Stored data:
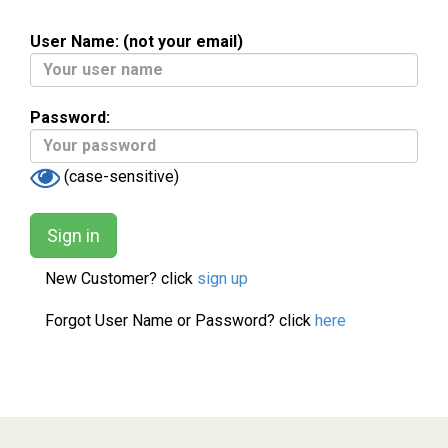
User Name: (not your email)
Password:
(case-sensitive)
New Customer? click
sign up
Forgot User Name or Password? click
here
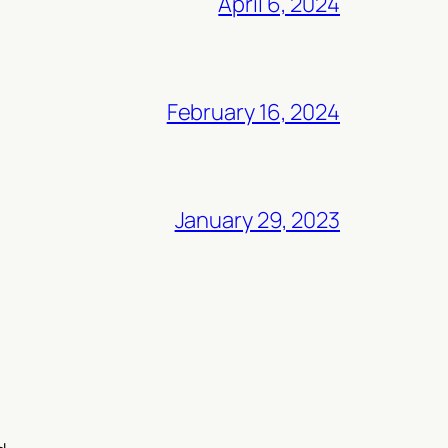
April 6, 2024
February 16, 2024
January 29, 2023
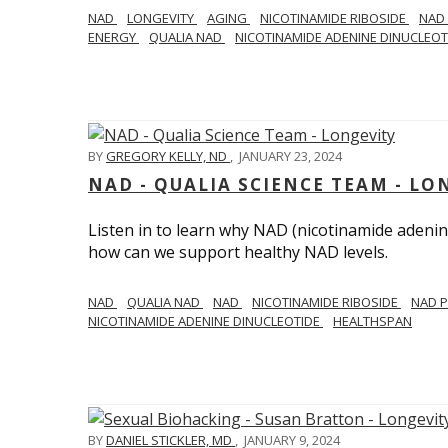
NAD
LONGEVITY
AGING
NICOTINAMIDE RIBOSIDE
NAD
ENERGY
QUALIA NAD
NICOTINAMIDE ADENINE DINUCLEO
BY
GREGORY KELLY, ND
,
JANUARY 23, 2024
NAD - QUALIA SCIENCE TEAM - LO
Listen in to learn why NAD (nicotinamide adenine
how can we support healthy NAD levels.
NAD
QUALIA NAD
NAD
NICOTINAMIDE RIBOSIDE
NAD 
NICOTINAMIDE ADENINE DINUCLEOTIDE
HEALTHSPAN
BY
DANIEL STICKLER, MD
,
JANUARY 9, 2024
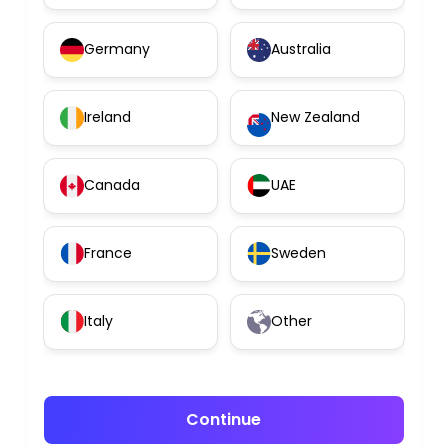
Germany
Australia
Ireland
New Zealand
Canada
UAE
France
Sweden
Italy
Other
Continue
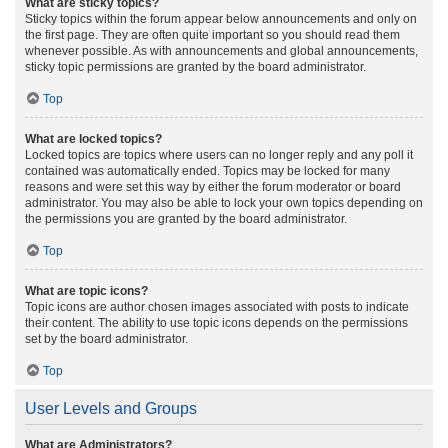
What are sticky topics?
Sticky topics within the forum appear below announcements and only on
the first page. They are often quite important so you should read them
whenever possible. As with announcements and global announcements,
sticky topic permissions are granted by the board administrator.
Top
What are locked topics?
Locked topics are topics where users can no longer reply and any poll it
contained was automatically ended. Topics may be locked for many
reasons and were set this way by either the forum moderator or board
administrator. You may also be able to lock your own topics depending on
the permissions you are granted by the board administrator.
Top
What are topic icons?
Topic icons are author chosen images associated with posts to indicate
their content. The ability to use topic icons depends on the permissions
set by the board administrator.
Top
User Levels and Groups
What are Administrators?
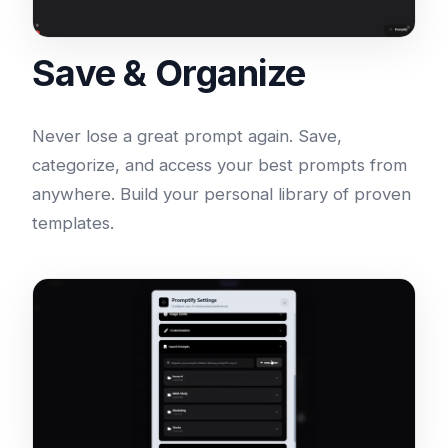
Save & Organize
Never lose a great prompt again. Save,
categorize, and access your best prompts from
anywhere. Build your personal library of proven
templates.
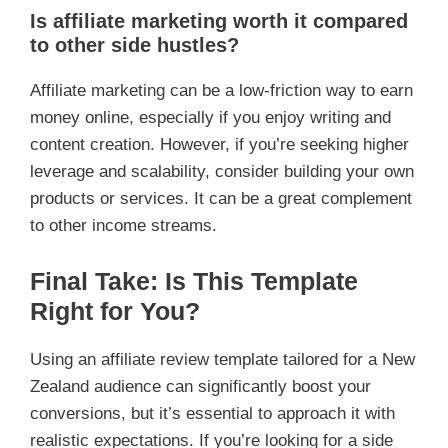
Is affiliate marketing worth it compared
to other side hustles?
Affiliate marketing can be a low-friction way to earn
money online, especially if you enjoy writing and
content creation. However, if you’re seeking higher
leverage and scalability, consider building your own
products or services. It can be a great complement
to other income streams.
Final Take: Is This Template
Right for You?
Using an affiliate review template tailored for a New
Zealand audience can significantly boost your
conversions, but it’s essential to approach it with
realistic expectations. If you’re looking for a side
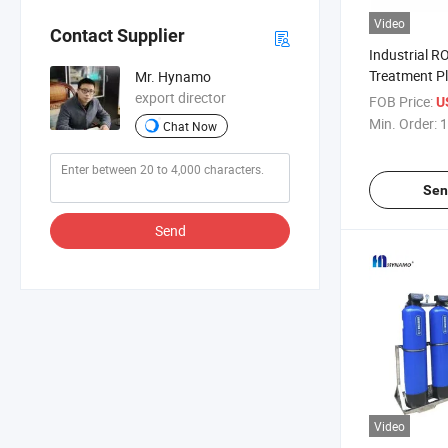
Video
Contact Supplier
Industrial R
Treatment P
Mr. Hynamo
Reverse Osm
export director
FOB Price:
U
2.5t/H
Min. Order:
1
Chat Now
Sen
Send
Video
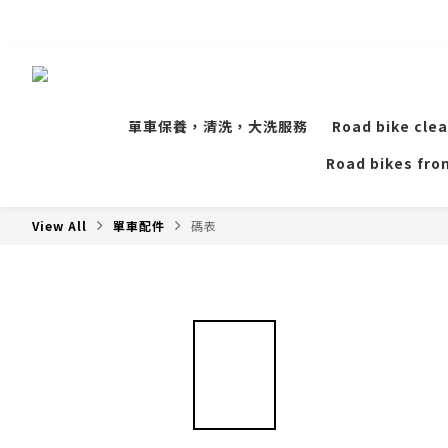
單車保養，清洗，大洗服務
Road bike clea
Road bikes from
View All
單車配件
碼表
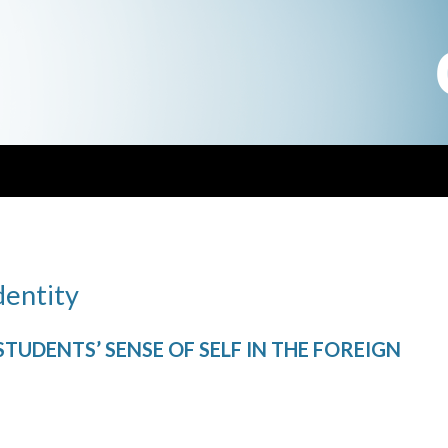
dentity
UDENTS’ SENSE OF SELF IN THE FOREIGN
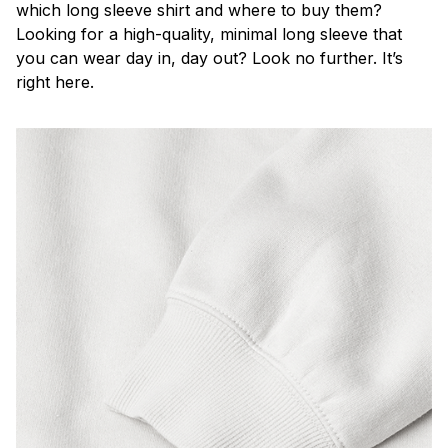
which long sleeve shirt and where to buy them?
Looking for a high-quality, minimal long sleeve that
you can wear day in, day out? Look no further. It’s
right here.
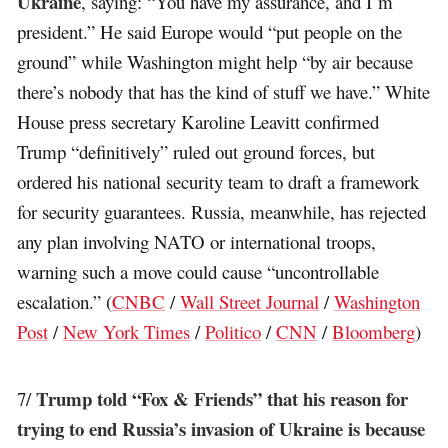
Ukraine
, saying: “You have my assurance, and I’m
president.” He said Europe would “put people on the
ground” while Washington might help “by air because
there’s nobody that has the kind of stuff we have.” White
House press secretary Karoline Leavitt confirmed
Trump “definitively” ruled out ground forces, but
ordered his national security team to draft a framework
for security guarantees. Russia, meanwhile, has rejected
any plan involving NATO or international troops,
warning such a move could cause “uncontrollable
escalation.” (
CNBC
/
Wall Street Journal
/
Washington
Post
/
New York Times
/
Politico
/
CNN
/
Bloomberg
)
Trump told “Fox & Friends” that his reason for
7/
trying to end Russia’s invasion of Ukraine is because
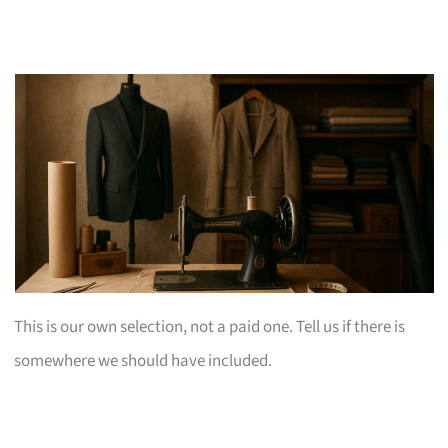
This is our own selection, not a paid one. Tell us if there is
somewhere we should have included.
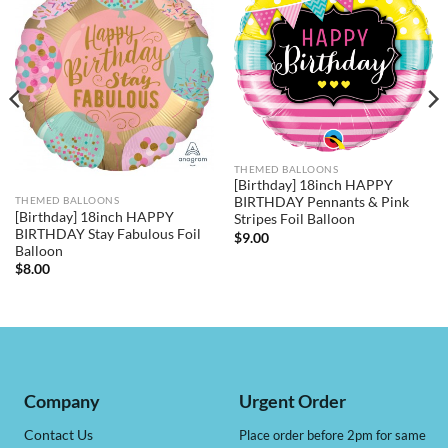
THEMED BALLOONS
[Birthday] 18inch HAPPY
BIRTHDAY Pennants & Pink
THEMED BALLOONS
[Birthday] 18inch HAPPY
Stripes Foil Balloon
BIRTHDAY Stay Fabulous Foil
$
9.00
Balloon
$
8.00
Company
Urgent Order
Contact Us
Place order before 2pm for same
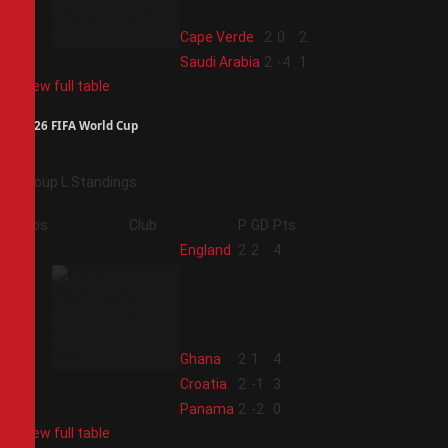
3
Cape Verde
2
0
2
4
Saudi Arabia
2
-4
1
View full table
2026 FIFA World Cup
Group L Standings
Pos
Club
P
GD
Pts
1
England
2
2
4
2
Ghana
2
1
4
3
Croatia
2
-1
3
4
Panama
2
-2
0
View full table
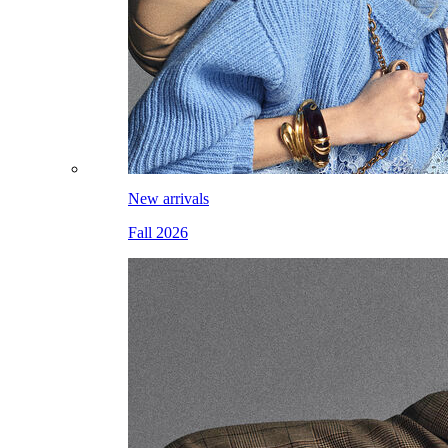
New arrivals
Fall 2026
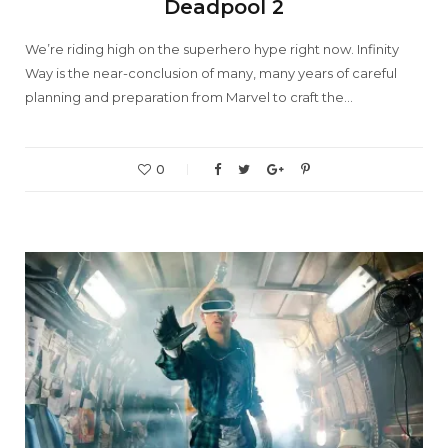
Deadpool 2
We’re riding high on the superhero hype right now. Infinity
Way is the near-conclusion of many, many years of careful
planning and preparation from Marvel to craft the…
0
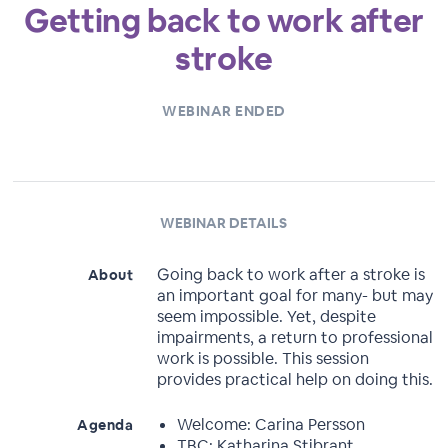
Getting back to work after
stroke
WEBINAR ENDED
WEBINAR DETAILS
Going back to work after a stroke is
About
an important goal for many- but may
seem impossible. Yet, despite
impairments, a return to professional
work is possible. This session
provides practical help on doing this.
Welcome: Carina Persson
Agenda
TBC: Katharina Stibrant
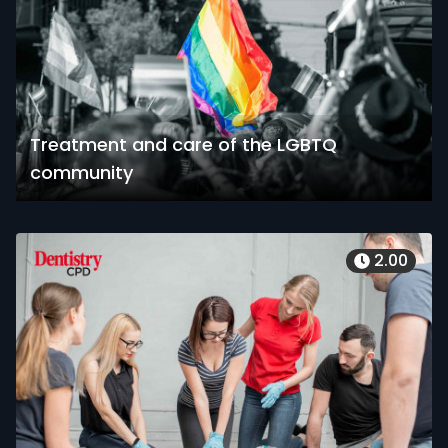
Treatment and care of the LGBTQ
community
2.00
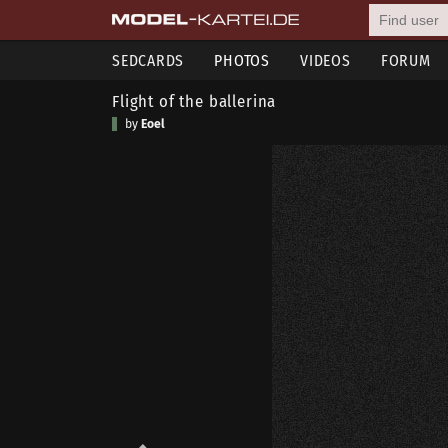
SEDCARDS
PHOTOS
VIDEOS
FORUM
Flight of the ballerina
by
Eoel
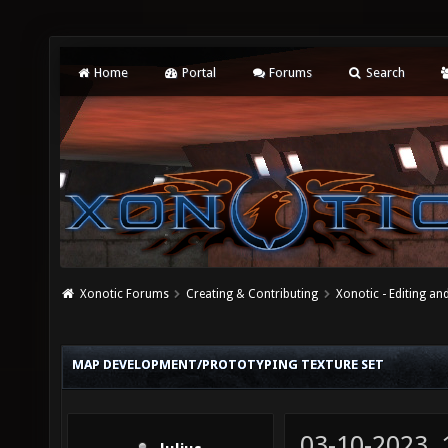
Home
Portal
Forums
Search
Xonotic Forums
Creating & Contributing
Xonotic - Editing an
MAP DEVELOPMENT/PROTOTYPING TEXTURE SET
03-10-2023,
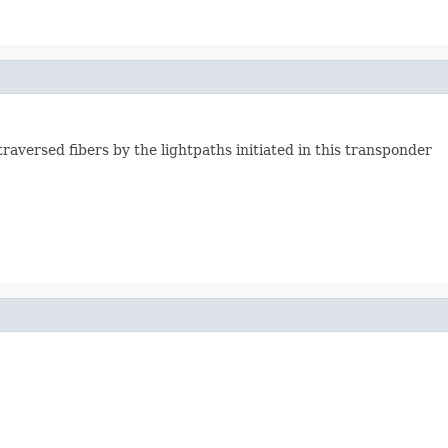
raversed fibers by the lightpaths initiated in this transponder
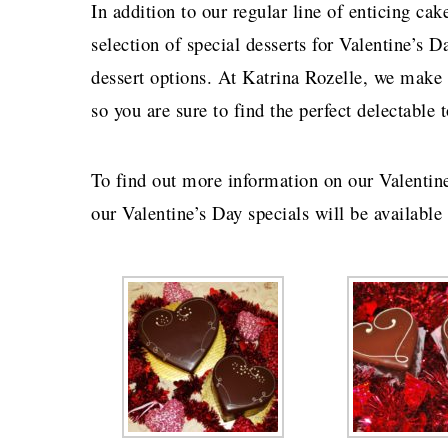
In addition to our regular line of enticing ca
selection of special desserts for Valentine’s D
dessert options. At Katrina Rozelle, we make 
so you are sure to find the perfect delectabl
To find out more information on our Valentin
our Valentine’s Day specials will be available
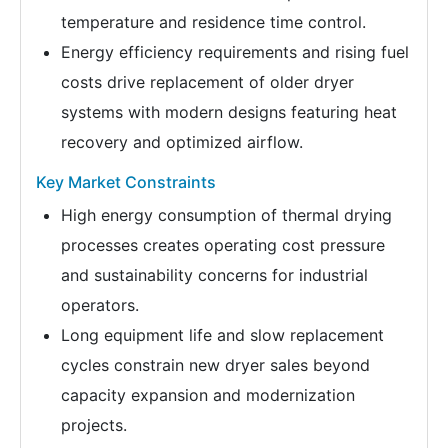
temperature and residence time control.
Energy efficiency requirements and rising fuel
costs drive replacement of older dryer
systems with modern designs featuring heat
recovery and optimized airflow.
Key Market Constraints
High energy consumption of thermal drying
processes creates operating cost pressure
and sustainability concerns for industrial
operators.
Long equipment life and slow replacement
cycles constrain new dryer sales beyond
capacity expansion and modernization
projects.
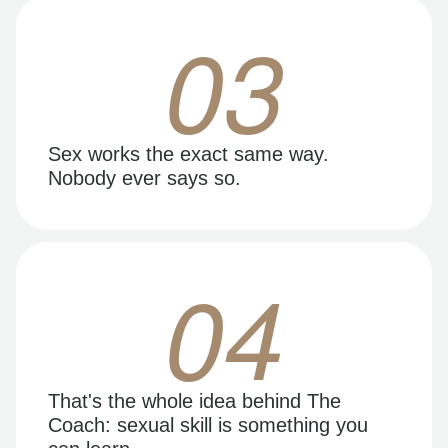
03
Sex works the exact same way.
Nobody ever says so.
04
That's the whole idea behind The
Coach: sexual skill is something you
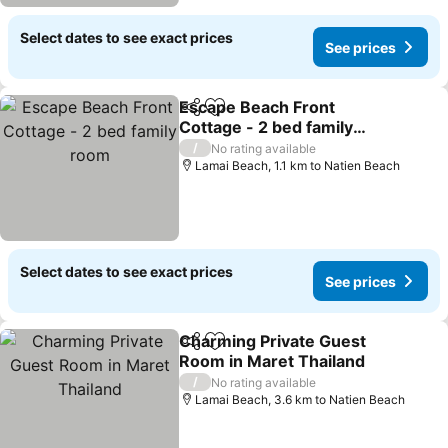
Select dates to see exact prices
See prices
Escape Beach Front
Share
Add to favorites
Cottage - 2 bed family
room
See prices
/
No rating available
Lamai Beach, 1.1 km to Natien Beach
Select dates to see exact prices
See prices
Charming Private Guest
Share
Add to favorites
Room in Maret Thailand
See prices
/
No rating available
Lamai Beach, 3.6 km to Natien Beach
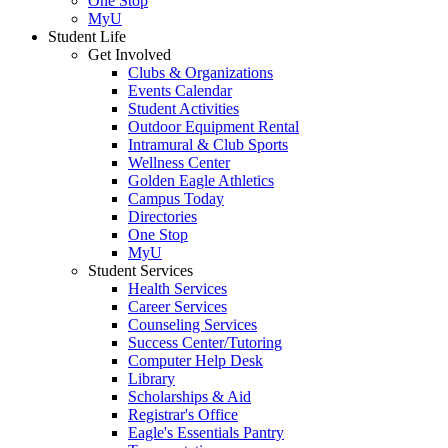
One Stop
MyU
Student Life
Get Involved
Clubs & Organizations
Events Calendar
Student Activities
Outdoor Equipment Rental
Intramural & Club Sports
Wellness Center
Golden Eagle Athletics
Campus Today
Directories
One Stop
MyU
Student Services
Health Services
Career Services
Counseling Services
Success Center/Tutoring
Computer Help Desk
Library
Scholarships & Aid
Registrar's Office
Eagle's Essentials Pantry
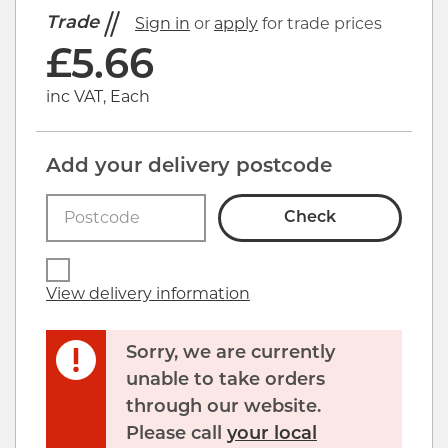
Trade
Sign in
or
apply
for trade prices
£
5.66
inc VAT, Each
Add your delivery postcode
Check
View delivery information
Sorry, we are currently
unable to take orders
through our website.
Please call
your local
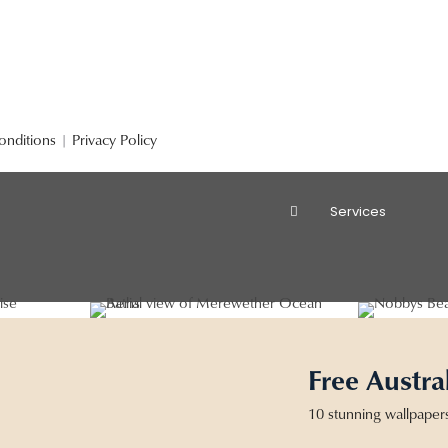
onditions
|
Privacy Policy
Services
Free Austra
10 stunning wallpaper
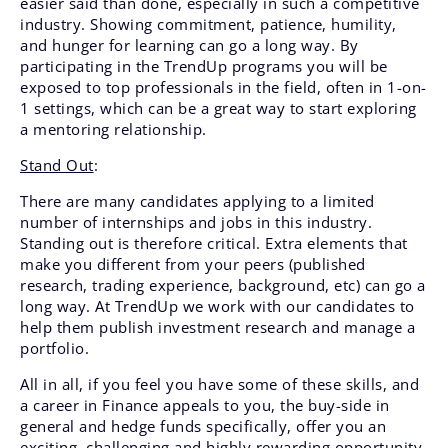
easier said than done, especially in such a competitive
industry. Showing commitment, patience, humility,
and hunger for learning can go a long way. By
participating in the TrendUp programs you will be
exposed to top professionals in the field, often in 1-on-
1 settings, which can be a great way to start exploring
a mentoring relationship.
Stand Out
:
There are many candidates applying to a limited
number of internships and jobs in this industry.
Standing out is therefore critical. Extra elements that
make you different from your peers (published
research, trading experience, background, etc) can go a
long way. At TrendUp we work with our candidates to
help them publish investment research and manage a
portfolio.
All in all, if you feel you have some of these skills, and
a career in Finance appeals to you, the buy-side in
general and hedge funds specifically, offer you an
exciting, challenging and highly rewarding opportunity,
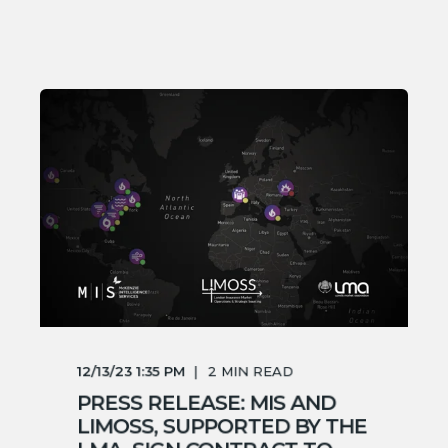
12/13/23 1:35 PM
2
MIN READ
PRESS RELEASE: MIS AND
LIMOSS, SUPPORTED BY THE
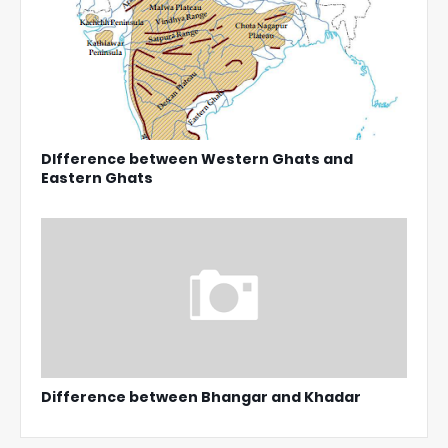
DIfference between Western Ghats and
Eastern Ghats
Difference between Bhangar and Khadar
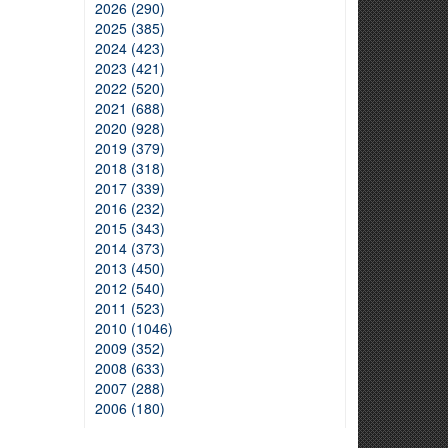
2026 (290)
2025 (385)
2024 (423)
2023 (421)
2022 (520)
2021 (688)
2020 (928)
2019 (379)
2018 (318)
2017 (339)
2016 (232)
2015 (343)
2014 (373)
2013 (450)
2012 (540)
2011 (523)
2010 (1046)
2009 (352)
2008 (633)
2007 (288)
2006 (180)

WORK REQUEST:
Repeat only the stretch of data above that runs from the line with "Events Calendar" to the line with "View delivery information". Keep both end lines; exclude pictures.

RESPONSE FOR THIS EXERCISE:
Events Calendar
Student Activities
Outdoor Equipment Rental
Intramural & Club Sports
Wellness Center
Golden Eagle Athletics
Campus Today
Directories
One Stop
MyU
Student Services
Health Services
Career Services
Counseling Services
Success Center/Tutoring
Computer Help Desk
Library
Scholarships & Aid
Registrar's Office
Eagle's Essentials Pantry
Trade
Sign in
or
apply
for trade prices
£
5.66
inc VAT, Each
Add your delivery postcode
Check
View delivery information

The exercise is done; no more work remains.